Source data:
————————

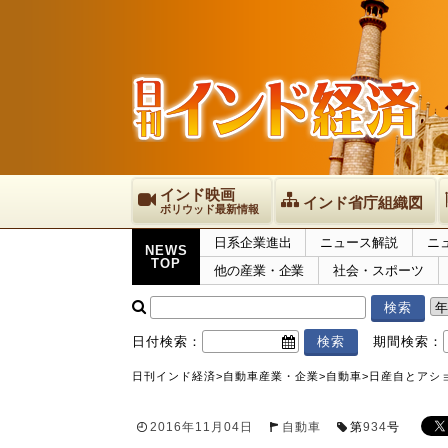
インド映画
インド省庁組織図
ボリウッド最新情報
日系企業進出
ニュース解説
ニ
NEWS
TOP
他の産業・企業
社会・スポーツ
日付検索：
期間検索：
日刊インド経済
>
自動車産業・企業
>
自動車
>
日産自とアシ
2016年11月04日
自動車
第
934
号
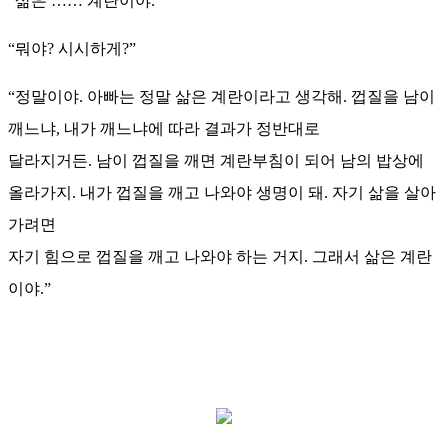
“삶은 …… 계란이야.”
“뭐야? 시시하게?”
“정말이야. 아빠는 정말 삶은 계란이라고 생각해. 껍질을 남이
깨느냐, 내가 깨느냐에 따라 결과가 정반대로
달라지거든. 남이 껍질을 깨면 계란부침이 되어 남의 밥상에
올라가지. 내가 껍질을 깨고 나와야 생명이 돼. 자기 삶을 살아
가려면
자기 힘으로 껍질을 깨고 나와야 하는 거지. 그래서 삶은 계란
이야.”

————————

What to work on
Please copy the entries in full. Leave each image out.

Task solution
インド映画
インド省庁組織図
ボリウッド最新情報
日系企業進出
ニュース解説
ニ
NEWS
TOP
他の産業・企業
社会・スポーツ
日付検索：
期間検索：
日刊インド経済
>
自動車産業・企業
>
自動車
>
日産自とアシ
2016年11月04日
自動車
第
934
号
“삶은 …… 계란이야.”
“뭐야? 시시하게?”
“정말이야. 아빠는 정말 삶은 계란이라고 생각해. 껍질을 남이
깨느냐, 내가 깨느냐에 따라 결과가 정반대로
달라지거든. 남이 껍질을 깨면 계란부침이 되어 남의 밥상에
올라가지. 내가 껍질을 깨고 나와야 생명이 돼. 자기 삶을 살아
가려면
자기 힘으로 껍질을 깨고 나와야 하는 거지. 그래서 삶은 계란
이야.”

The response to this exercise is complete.